▶ **THE EXERCISE**
Copy out every line of these rows word for word, from the first to the last.

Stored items
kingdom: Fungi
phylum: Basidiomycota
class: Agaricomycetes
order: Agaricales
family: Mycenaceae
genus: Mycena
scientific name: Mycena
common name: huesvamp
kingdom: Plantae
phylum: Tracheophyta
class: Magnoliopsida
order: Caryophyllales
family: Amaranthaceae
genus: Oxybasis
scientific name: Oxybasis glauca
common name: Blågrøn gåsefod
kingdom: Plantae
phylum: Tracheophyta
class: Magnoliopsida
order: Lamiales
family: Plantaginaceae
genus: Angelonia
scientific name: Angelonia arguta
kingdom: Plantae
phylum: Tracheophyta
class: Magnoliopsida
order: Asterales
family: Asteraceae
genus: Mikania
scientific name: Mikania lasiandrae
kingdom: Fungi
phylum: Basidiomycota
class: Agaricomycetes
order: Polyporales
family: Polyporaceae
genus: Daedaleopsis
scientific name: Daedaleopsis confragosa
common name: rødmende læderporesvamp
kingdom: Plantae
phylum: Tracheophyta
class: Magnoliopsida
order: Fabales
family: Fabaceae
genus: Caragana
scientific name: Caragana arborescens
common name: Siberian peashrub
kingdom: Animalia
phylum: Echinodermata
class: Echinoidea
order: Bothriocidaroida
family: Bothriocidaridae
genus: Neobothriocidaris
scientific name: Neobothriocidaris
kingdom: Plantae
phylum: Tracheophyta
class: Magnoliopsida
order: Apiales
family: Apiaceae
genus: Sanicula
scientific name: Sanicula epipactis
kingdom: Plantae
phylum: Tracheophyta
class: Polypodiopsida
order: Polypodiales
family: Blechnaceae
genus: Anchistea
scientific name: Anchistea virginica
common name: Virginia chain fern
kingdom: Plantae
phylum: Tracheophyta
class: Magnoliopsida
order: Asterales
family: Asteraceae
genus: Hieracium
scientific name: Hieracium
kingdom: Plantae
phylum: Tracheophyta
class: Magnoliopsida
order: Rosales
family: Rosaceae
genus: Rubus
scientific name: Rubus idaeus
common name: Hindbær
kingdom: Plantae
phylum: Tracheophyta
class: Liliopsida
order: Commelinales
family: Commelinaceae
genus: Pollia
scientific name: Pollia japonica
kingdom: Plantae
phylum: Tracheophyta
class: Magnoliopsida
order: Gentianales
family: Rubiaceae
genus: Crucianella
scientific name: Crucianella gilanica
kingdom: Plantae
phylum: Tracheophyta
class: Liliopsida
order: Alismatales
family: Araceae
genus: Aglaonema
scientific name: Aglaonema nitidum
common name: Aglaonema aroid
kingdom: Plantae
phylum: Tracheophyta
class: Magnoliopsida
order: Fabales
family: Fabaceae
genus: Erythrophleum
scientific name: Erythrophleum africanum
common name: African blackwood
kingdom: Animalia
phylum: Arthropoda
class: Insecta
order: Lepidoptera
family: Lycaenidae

▶ **FULL RESPONSE**
kingdom: Fungi
phylum: Basidiomycota
class: Agaricomycetes
order: Agaricales
family: Mycenaceae
genus: Mycena
scientific name: Mycena
common name: huesvamp
kingdom: Plantae
phylum: Tracheophyta
class: Magnoliopsida
order: Caryophyllales
family: Amaranthaceae
genus: Oxybasis
scientific name: Oxybasis glauca
common name: Blågrøn gåsefod
kingdom: Plantae
phylum: Tracheophyta
class: Magnoliopsida
order: Lamiales
family: Plantaginaceae
genus: Angelonia
scientific name: Angelonia arguta
kingdom: Plantae
phylum: Tracheophyta
class: Magnoliopsida
order: Asterales
family: Asteraceae
genus: Mikania
scientific name: Mikania lasiandrae
kingdom: Fungi
phylum: Basidiomycota
class: Agaricomycetes
order: Polyporales
family: Polyporaceae
genus: Daedaleopsis
scientific name: Daedaleopsis confragosa
common name: rødmende læderporesvamp
kingdom: Plantae
phylum: Tracheophyta
class: Magnoliopsida
order: Fabales
family: Fabaceae
genus: Caragana
scientific name: Caragana arborescens
common name: Siberian peashrub
kingdom: Animalia
phylum: Echinodermata
class: Echinoidea
order: Bothriocidaroida
family: Bothriocidaridae
genus: Neobothriocidaris
scientific name: Neobothriocidaris
kingdom: Plantae
phylum: Tracheophyta
class: Magnoliopsida
order: Apiales
family: Apiaceae
genus: Sanicula
scientific name: Sanicula epipactis
kingdom: Plantae
phylum: Tracheophyta
class: Polypodiopsida
order: Polypodiales
family: Blechnaceae
genus: Anchistea
scientific name: Anchistea virginica
common name: Virginia chain fern
kingdom: Plantae
phylum: Tracheophyta
class: Magnoliopsida
order: Asterales
family: Asteraceae
genus: Hieracium
scientific name: Hieracium
kingdom: Plantae
phylum: Tracheophyta
class: Magnoliopsida
order: Rosales
family: Rosaceae
genus: Rubus
scientific name: Rubus idaeus
common name: Hindbær
kingdom: Plantae
phylum: Tracheophyta
class: Liliopsida
order: Commelinales
family: Commelinaceae
genus: Pollia
scientific name: Pollia japonica
kingdom: Plantae
phylum: Tracheophyta
class: Magnoliopsida
order: Gentianales
family: Rubiaceae
genus: Crucianella
scientific name: Crucianella gilanica
kingdom: Plantae
phylum: Tracheophyta
class: Liliopsida
order: Alismatales
family: Araceae
genus: Aglaonema
scientific name: Aglaonema nitidum
common name: Aglaonema aroid
kingdom: Plantae
phylum: Tracheophyta
class: Magnoliopsida
order: Fabales
family: Fabaceae
genus: Erythrophleum
scientific name: Erythrophleum africanum
common name: African blackwood
kingdom: Animalia
phylum: Arthropoda
class: Insecta
order: Lepidoptera
family: Lycaenidae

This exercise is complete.